Please note: Questions submitted will not be answered personally, and not all questions submitted will be answered. If your question is selected, you will be notified via email. Before you submit your question, search our website to see if you find the answer to your question. Your answer might be found in a fact sheet, newsletter article or on one of our advocacy pages. NWHN can provide you with accessible and accurate health information; however, we are not medically licensed professionals and thus cannot provide medical diagnostic or treatment advice.


Biweekly Column: What is the relationship between plant-based dieting and disease prevention?

In recent years, plant-based, vegan and vegetarian diets have grown in popularity. Celebrities such as Beyonce and Ariana Grande have praised their trendy plant-based diets on social media. But beyond public perceptions of the diets, there are some real health benefits associated with eating plant-based foods, especially for women. However, there are also a few dangers to be aware of, too. 

What is a plant-based diet? A plant-based diet is based primarily or exclusively on whole foods and plants, including vegetables, fruits, whole grains, legumes, seeds, and nuts. 
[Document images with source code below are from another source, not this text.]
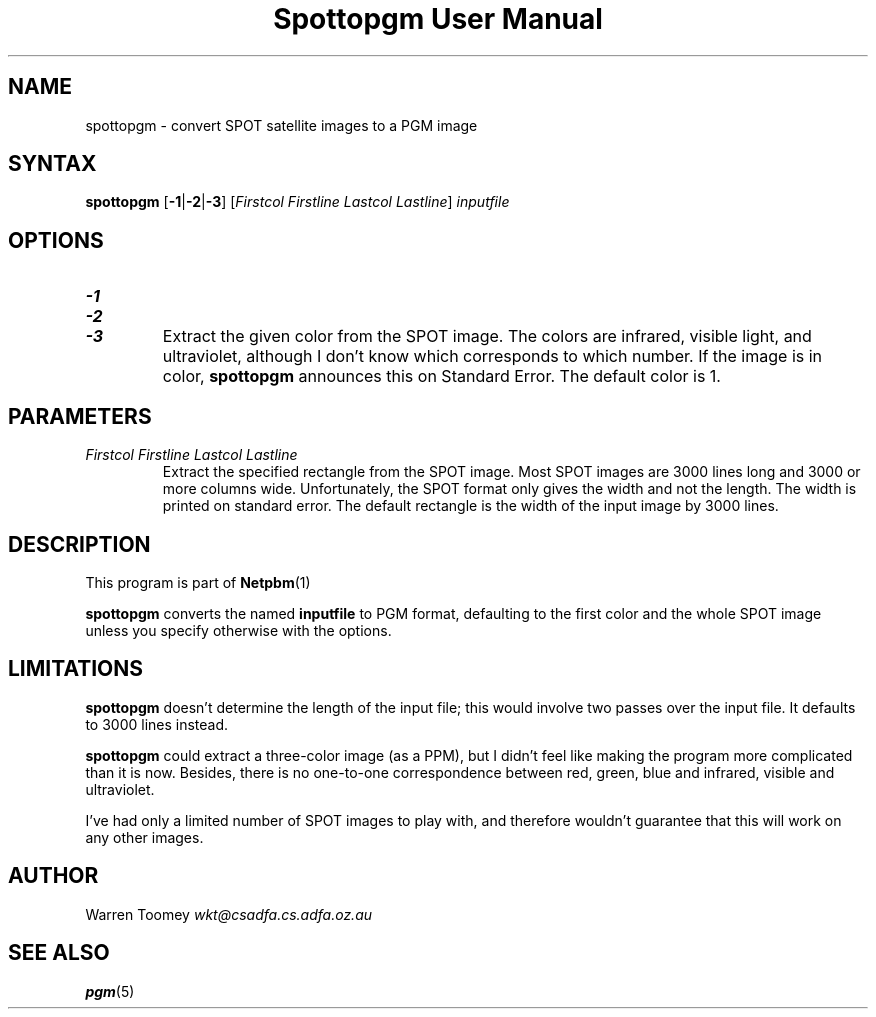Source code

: \
.\" This man page was generated by the Netpbm tool 'makeman' from HTML source.
.\" Do not hand-hack it!  If you have bug fixes or improvements, please find
.\" the corresponding HTML page on the Netpbm website, generate a patch
.\" against that, and send it to the Netpbm maintainer.
.TH "Spottopgm User Manual" 0 "22 July 2004" "netpbm documentation"

.UN lbAB
.SH NAME

spottopgm - convert SPOT satellite images to a PGM image

.UN lbAC
.SH SYNTAX

\fBspottopgm\fP 
[\fB-1\fP|\fB-2\fP|\fB-3\fP] 
[\fIFirstcol\fP \fIFirstline\fP \fILastcol\fP \fILastline\fP] 
\fIinputfile\fP

.UN lbAD
.SH OPTIONS


.TP
\fB-1\fP
.TP
\fB-2\fP
.TP
\fB-3\fP
Extract the given color from the SPOT image.  The colors are
infrared, visible light, and ultraviolet, although I don't know which
corresponds to which number.  If the image is in color,
\fBspottopgm\fP announces this on Standard Error.  The default color
is 1.




.UN parameters
.SH PARAMETERS


.TP
\fIFirstcol Firstline Lastcol Lastline\fP
Extract the specified rectangle from the SPOT image.  Most SPOT
images are 3000 lines long and 3000 or more columns
wide. Unfortunately, the SPOT format only gives the width and not the
length.  The width is printed on standard error.  The default
rectangle is the width of the input image by 3000 lines.



.UN lbAE
.SH DESCRIPTION
.PP
This program is part of
.BR Netpbm (1)
.

\fBspottopgm\fP converts the named \fBinputfile\fP to PGM format,
defaulting to the first color and the whole SPOT image unless
you specify otherwise with the options.

.UN lbAG
.SH LIMITATIONS
.PP
\fBspottopgm\fP doesn't determine the length of the input file;
this would involve two passes over the input file.  It defaults to
3000 lines instead.
.PP
\fBspottopgm\fP could extract a three-color image (as a PPM), but
I didn't feel like making the program more complicated than it is now.
Besides, there is no one-to-one correspondence between red, green,
blue and infrared, visible and ultraviolet.
.PP
I've had only a limited number of SPOT images to play with, and
therefore wouldn't guarantee that this will work on any other images.

.UN lbAH
.SH AUTHOR

Warren Toomey \fIwkt@csadfa.cs.adfa.oz.au\fP

.UN lbAI
.SH SEE ALSO
.PP
.BR pgm (5)
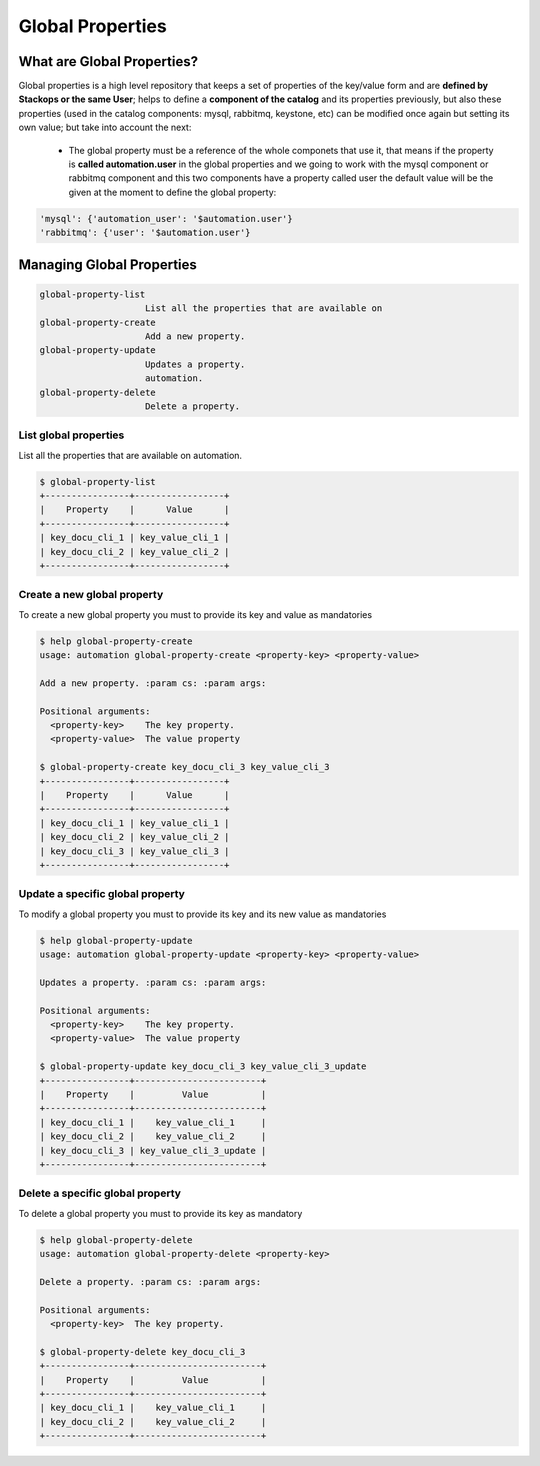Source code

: Global Properties
=================

What are Global Properties?
---------------------------

Global properties is a high level repository that keeps a set of properties of the key/value form and are **defined by Stackops or the same User**; helps to define a **component of the catalog** and its properties previously, but also these properties (used in the catalog components: mysql, rabbitmq, keystone, etc) can be modified once again but setting its own value; but take into account the next:

	- The global property must be a reference of the whole componets that use it, that means if the property is **called automation.user** in the global properties and we going to work 
          with the mysql component or rabbitmq component and this two components have a property called user the default value will be the given at the moment to define the global property:

.. code-block:: bash
  
   'mysql': {'automation_user': '$automation.user'}
   'rabbitmq': {'user': '$automation.user'}

Managing Global Properties
--------------------------

.. code-block:: bash
    
   global-property-list
                       List all the properties that are available on
   global-property-create
                       Add a new property.
   global-property-update
                       Updates a property.
                       automation.
   global-property-delete
                       Delete a property.

List global properties
^^^^^^^^^^^^^^^^^^^^^^

List all the properties that are available on automation.

.. code-block:: bash

   $ global-property-list
   +----------------+-----------------+
   |    Property    |      Value      |
   +----------------+-----------------+
   | key_docu_cli_1 | key_value_cli_1 |
   | key_docu_cli_2 | key_value_cli_2 |
   +----------------+-----------------+ 

Create a new global property
^^^^^^^^^^^^^^^^^^^^^^^^^^^^

To create a new global property you must to provide its key and value as mandatories

.. code-block:: bash

   $ help global-property-create
   usage: automation global-property-create <property-key> <property-value>

   Add a new property. :param cs: :param args:

   Positional arguments:
     <property-key>    The key property.
     <property-value>  The value property

   $ global-property-create key_docu_cli_3 key_value_cli_3
   +----------------+-----------------+
   |    Property    |      Value      |
   +----------------+-----------------+
   | key_docu_cli_1 | key_value_cli_1 |
   | key_docu_cli_2 | key_value_cli_2 |
   | key_docu_cli_3 | key_value_cli_3 |
   +----------------+-----------------+ 

Update a specific global property
^^^^^^^^^^^^^^^^^^^^^^^^^^^^^^^^^

To modify a global property you must to provide its key and its new value as mandatories

.. code-block:: bash

   $ help global-property-update
   usage: automation global-property-update <property-key> <property-value>

   Updates a property. :param cs: :param args:

   Positional arguments:
     <property-key>    The key property.
     <property-value>  The value property

   $ global-property-update key_docu_cli_3 key_value_cli_3_update
   +----------------+------------------------+
   |    Property    |         Value          |
   +----------------+------------------------+
   | key_docu_cli_1 |    key_value_cli_1     |
   | key_docu_cli_2 |    key_value_cli_2     |
   | key_docu_cli_3 | key_value_cli_3_update |
   +----------------+------------------------+

Delete a specific global property
^^^^^^^^^^^^^^^^^^^^^^^^^^^^^^^^^

To delete a global property you must to provide its key as mandatory

.. code-block:: bash

   $ help global-property-delete
   usage: automation global-property-delete <property-key>

   Delete a property. :param cs: :param args:

   Positional arguments:
     <property-key>  The key property.

   $ global-property-delete key_docu_cli_3
   +----------------+------------------------+
   |    Property    |         Value          |
   +----------------+------------------------+
   | key_docu_cli_1 |    key_value_cli_1     |
   | key_docu_cli_2 |    key_value_cli_2     |
   +----------------+------------------------+

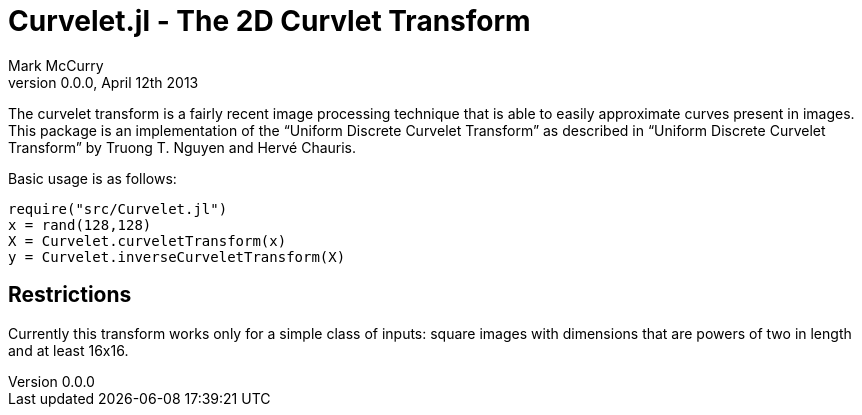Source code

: Curvelet.jl - The 2D Curvlet Transform
======================================
Mark McCurry
0.0.0, April 12th 2013


The curvelet transform is a fairly recent image processing technique that is
able to easily approximate curves present in images.
This package is an implementation of the ``Uniform Discrete Curvelet Transform''
as described in ``Uniform Discrete Curvelet Transform'' by Truong T. Nguyen and
Hervé Chauris.

Basic usage is as follows:

----------------------------------------
require("src/Curvelet.jl")
x = rand(128,128)
X = Curvelet.curveletTransform(x)
y = Curvelet.inverseCurveletTransform(X)
----------------------------------------

Restrictions
------------

Currently this transform works only for a simple class of inputs:
square images with dimensions that are powers of two in length and at least
16x16.
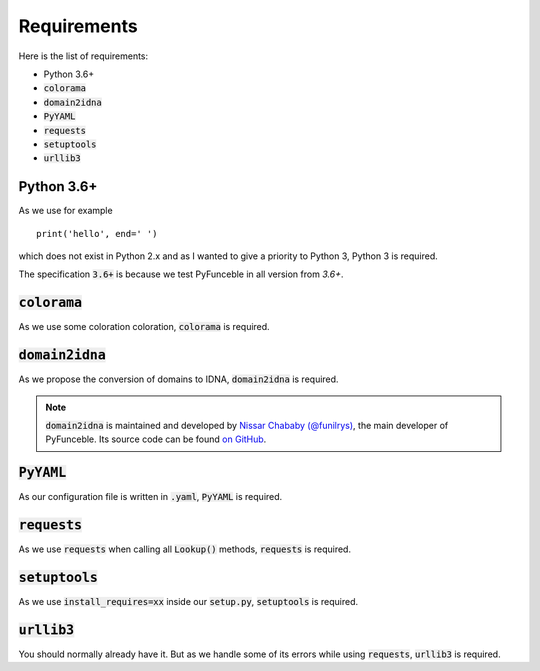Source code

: Requirements
============

Here is the list of requirements:

-   Python 3.6+
-   :code:`colorama`
-   :code:`domain2idna`
-   :code:`PyYAML`
-   :code:`requests`
-   :code:`setuptools`
-   :code:`urllib3`

Python 3.6+
-----------

As we use for example ::

   print('hello', end=' ')

which does not exist in Python 2.x and as I wanted to give a priority to Python 3, Python 3 is required.

The specification :code:`3.6+` is because we test PyFunceble in all version from `3.6+`.

:code:`colorama`
----------------

As we use some coloration coloration, :code:`colorama` is required.

:code:`domain2idna`
-------------------

As we propose the conversion of domains to IDNA, :code:`domain2idna` is required.

.. note::
    :code:`domain2idna` is maintained and developed by `Nissar Chababy (@funilrys)`_, the main developer of PyFunceble.
    Its source code can be found `on GitHub`_.

.. _Nissar Chababy (@funilrys): https://github.com/funilrys
.. _on GitHub: https://github.com/funilrys/domain2idna

:code:`PyYAML`
--------------

As our configuration file is written in :code:`.yaml`, :code:`PyYAML` is required.

:code:`requests`
----------------

As we use :code:`requests` when calling all :code:`Lookup()` methods, :code:`requests` is required.

:code:`setuptools`
------------------

As we use :code:`install_requires=xx` inside our :code:`setup.py`, :code:`setuptools` is required.

:code:`urllib3`
---------------

You should normally already have it. But as we handle some of its errors while using :code:`requests`, :code:`urllib3` is required.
What are the benefits? Plant-based diets are associated with lowering the risk of heart disease. This is because plant-based diets reduce high blood pressure, cholesterol, and blood sugar levels which in turn reduces the risk of heart disease by as much as 46%. Furthermore, according to the World Health Organization, approximately one-third of cancers can be prevented by factors in your control, including diet. Those who adhere to vegetarian and vegan diets are at lower risk for cancer compared to those who eat meat. There is also evidence that specific types of vegetarian diets are linked to the prevention of different types of cancer. Female-specific cancers include cancers of the breast, vulva, vagina, cervix, endometrial lining, uterus, and ovaries. Properly managed vegan diets are associated with the prevention of some female-specific cancers

We want to emphasize that while there is evidence that plant based dieting is linked to decreased cancer risk, by no means does this imply that diet reduces cancer risk to zero. It is still highly recommended that regardless of diet habits, individuals follow all standard recommendations for cancer screenings. 

What are the risks? If not done properly, plant-exclusive diets can be linked with health issues related to nutrient deficiencies. The data surrounding the benefits of a plant-based diet emphasizes fresh, whole ingredients and minimizing processed foods in addition to increasing plant products. Without proper planning and education around foods, plant-based diets may pose the following health concerns:

  • Low protein intake
  • Iron deficiency
  • Decreased bone mineralization and increased risk of fractures from lower intake of calcium and vitamin D
  • Vitamin B12 deficiency
  •  Lower essential fatty acid intake

Ultimately,  embracing a full plant-based diet may not be the best fit for everyone.  Making moderate changes to your diet, such as lowering your animal food intake by one to two servings per day and replacing it with legumes or nuts as your protein source, can have a lasting positive impact on your health,  We encourage our readers to speak with their health providers to explore the best possible option for them.